» **REQUIRED WORK**
Transcribe the listing below word for word but skip its images.

» **COLLECTED DATA**
****

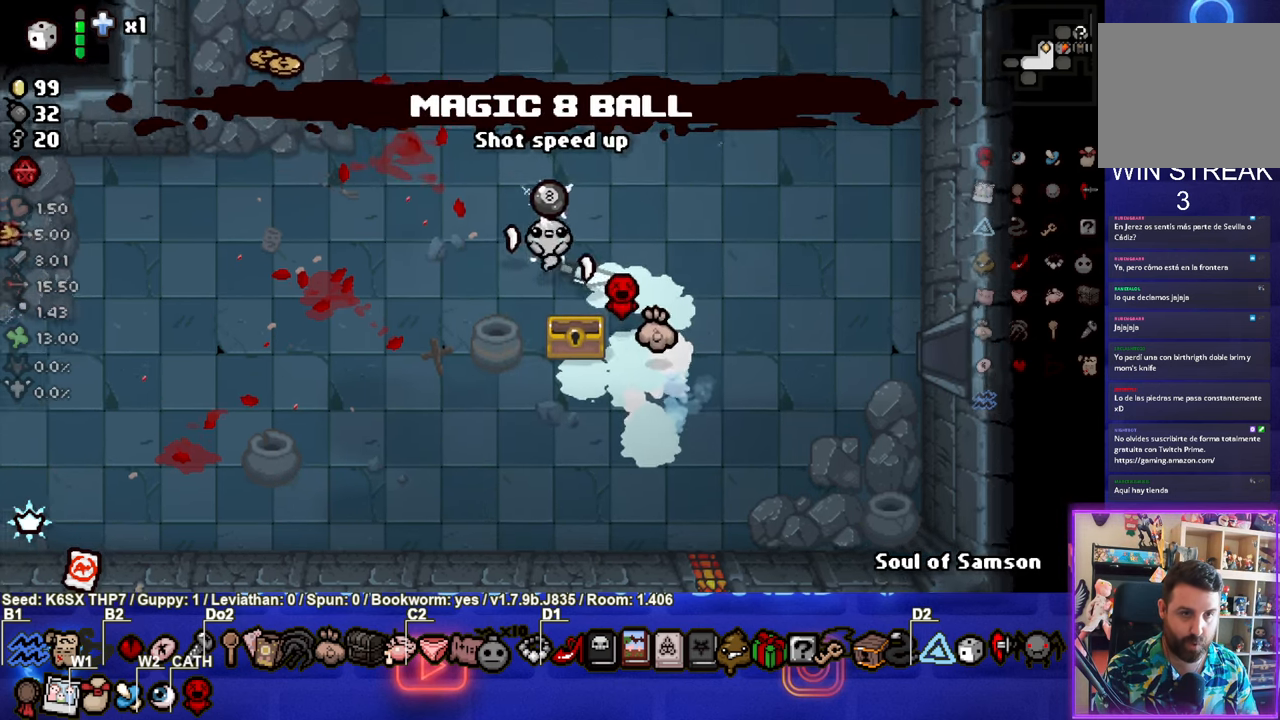
{"buttons": [], "left_stick": "up-left", "events": [[33, "left_stick", "center"], [266, "left_stick", "left"], [433, "left_stick", "up-left"]]}
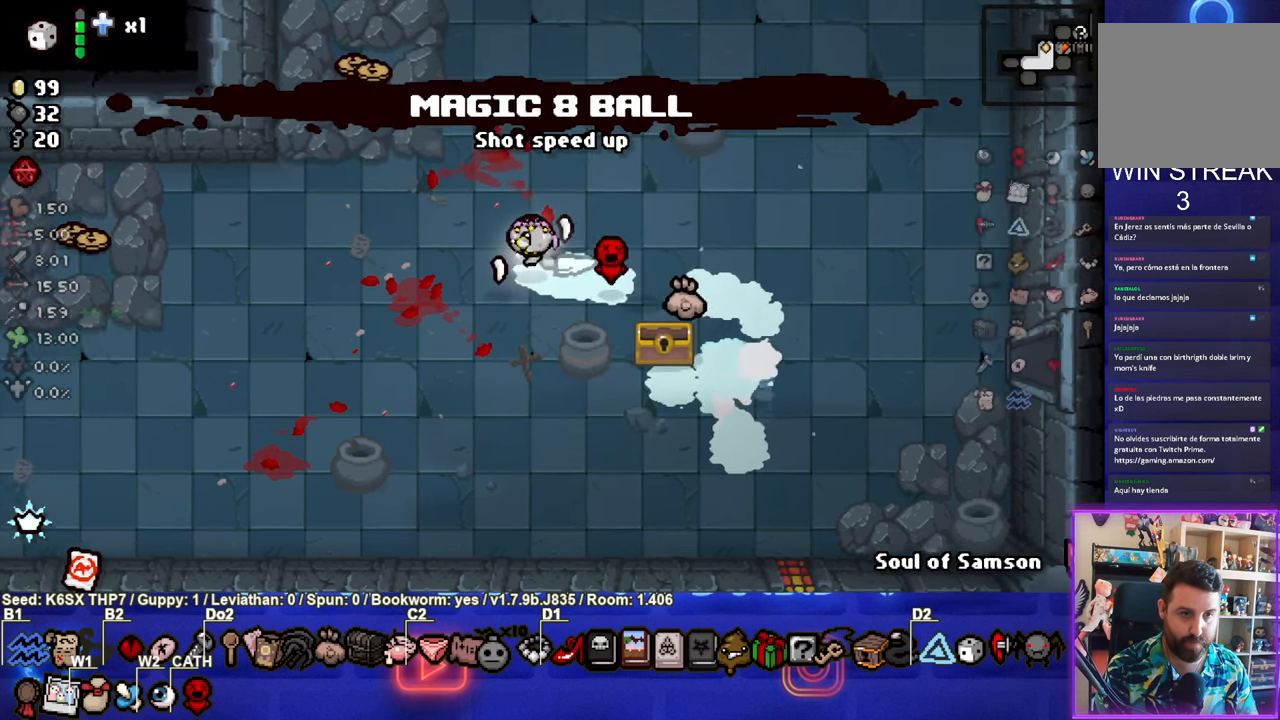
{"buttons": [], "left_stick": "right", "events": [[450, "left_stick", "right"]]}
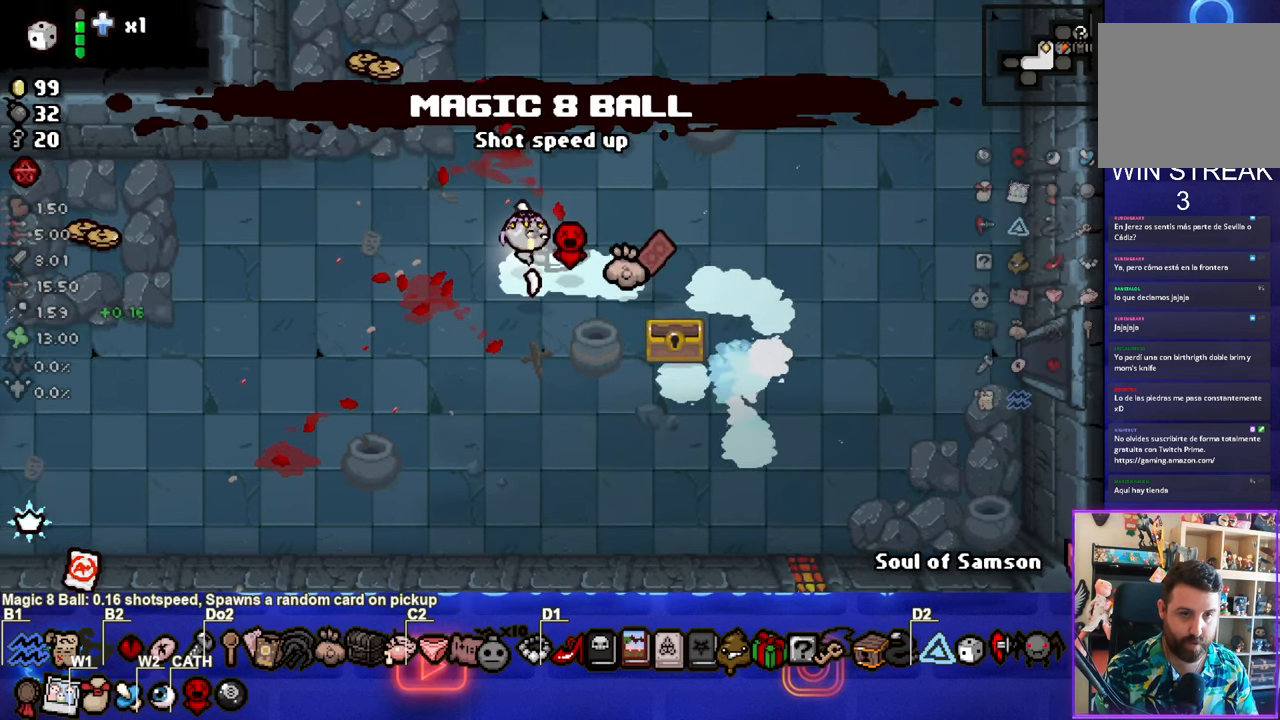
{"buttons": [], "left_stick": "left", "events": [[350, "left_stick", "left"]]}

****

» **TASK OUTPUT**
{"buttons": [], "left_stick": "up-left", "events": [[33, "left_stick", "center"], [266, "left_stick", "left"], [433, "left_stick", "up-left"]]}
{"buttons": [], "left_stick": "right", "events": [[450, "left_stick", "right"]]}
{"buttons": [], "left_stick": "left", "events": [[350, "left_stick", "left"]]}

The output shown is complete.